Much of the current debate in American higher education focuses on the failure of colleges and universities, especially at the undergraduate level, to produce truly educated students. The "conservatives" and "radicals" have different diagnoses and treatment strategies for the problems that threaten to destroy the academy. Representing the conservative position, Allan Bloom, E. D. Hirsch, and Dinesh D'Souza argue for a speedy return to a glorious past before the introduction of black studies and women's studies. Ironically, their arguments foster greater cultural illiteracy. To be sure, the debate about the value of the "great books of the Western tradition," which occupies the agenda of many curriculum committees and national conferences, is problematic even when coherently presented.
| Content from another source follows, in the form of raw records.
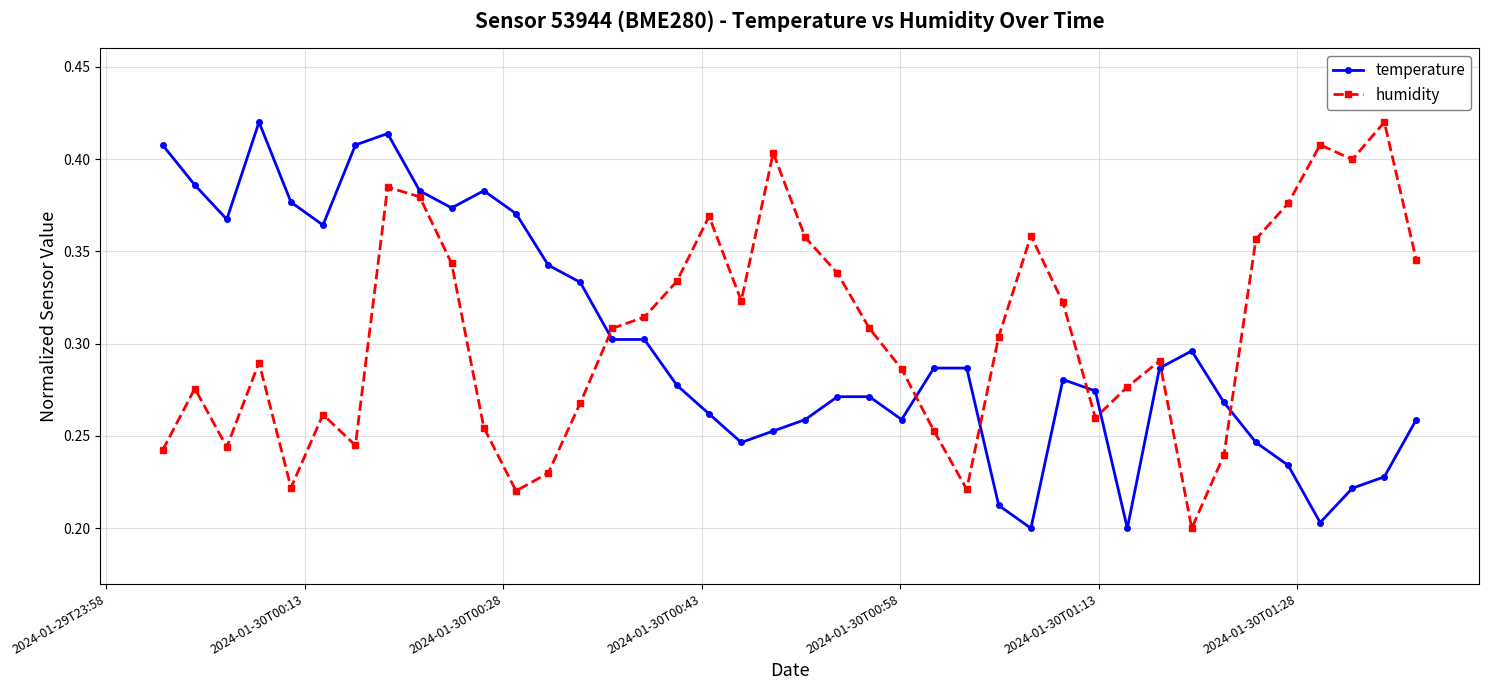

In humidity, how many points are lower than both neighbors (excluding endpoints)?

9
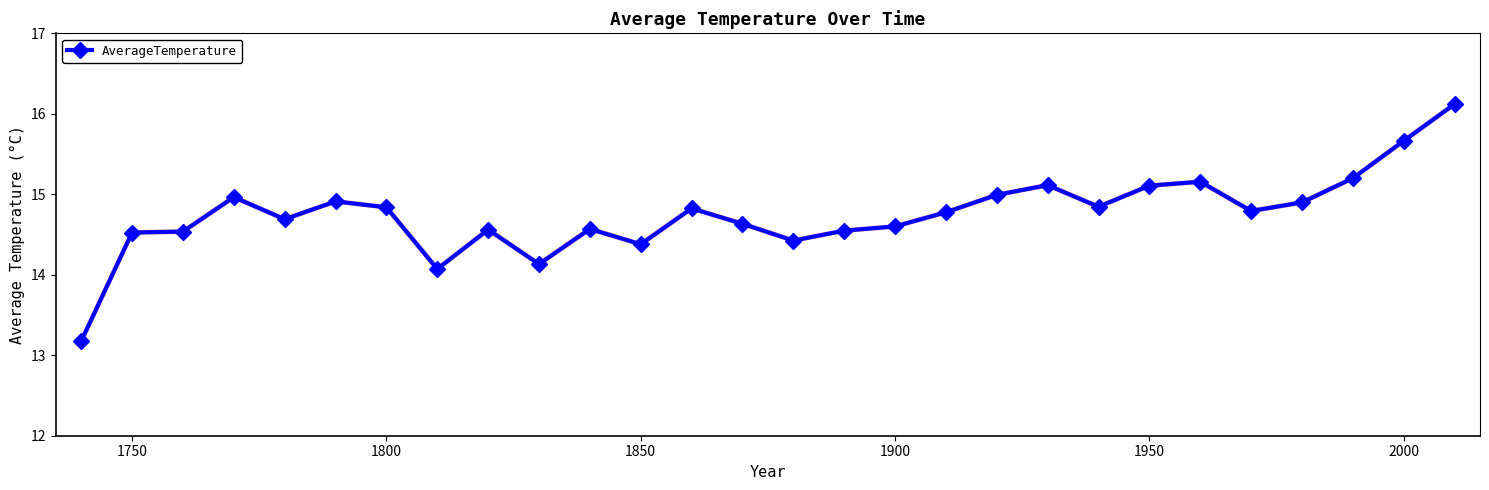

What is the average value?

14.8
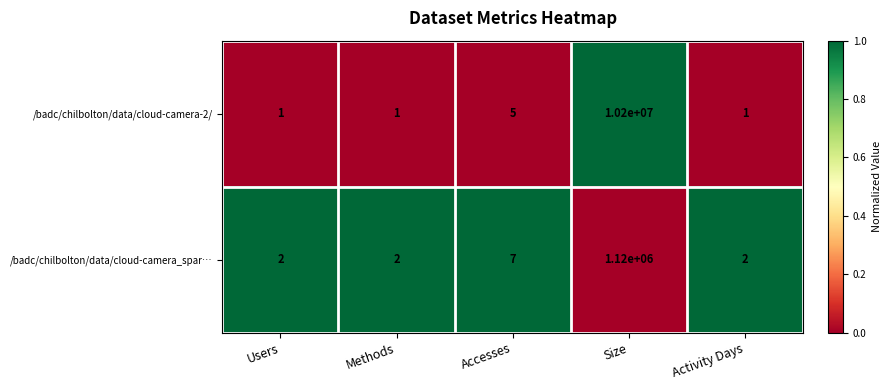

At which label does /badc/chilbolton/data/cloud-camera_spar… reach its peak?

Size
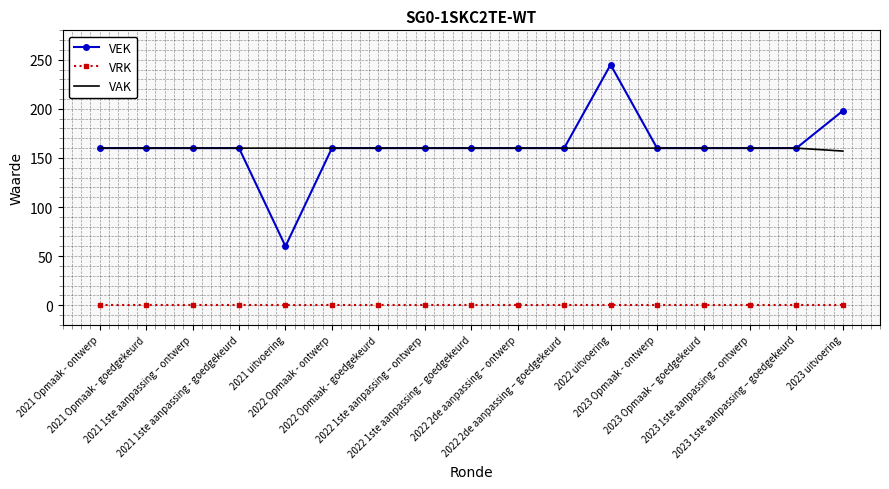

What is the minimum value for VAK?

157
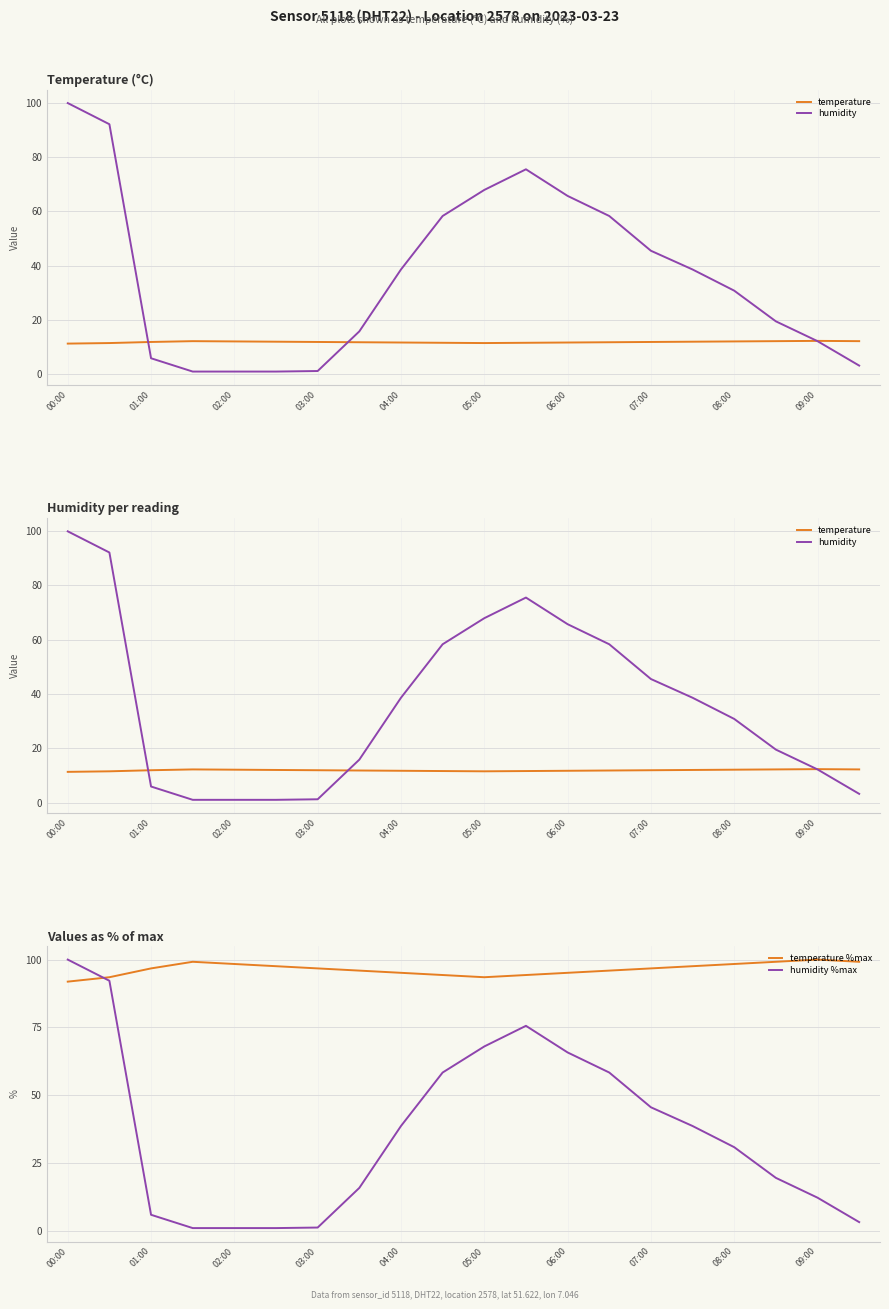

True or false: temperature %max has a value of 149.6 at 07:00.

False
Insufficiently inclusive, this debate ignores, in fact, much of the world and perpetuates the notion that the best that has been thought and said throughout history has sprung from the minds of Western, white males.

The story of the most recent wave of curriculum reform in the academy begins in the 1960s with the civil rights movement and the development of black studies. During that decade, black studies courses, programs, and departments emerged as the academic arm of the black liberation struggle, challenging the Eurocentrism and racism of the American academy as well as focusing attention on the devaluation or marginalization of African Americans and other disenfranchised groups. New areas of scholarship on other ethnic groups have also emerged over the past 20 years as demands on higher education have increased from diverse "minorities" whose perspectives, experiences, and cultures have historically been absent from the college curriculum despite their significance in the history of this nation. Black and ethnic studies as legitimate fields of study in their own right have generated a substantial critique of traditional academic disciplines and significantly enlarged the scholarship on people of color.

Similarly, over the past five years, women's studies has been institutionalized as an important area of teaching and research. Over 900 programs exist in the academy in the United States at the present time. This report attempts to understand what the term institutionalized has meant and continues to mean.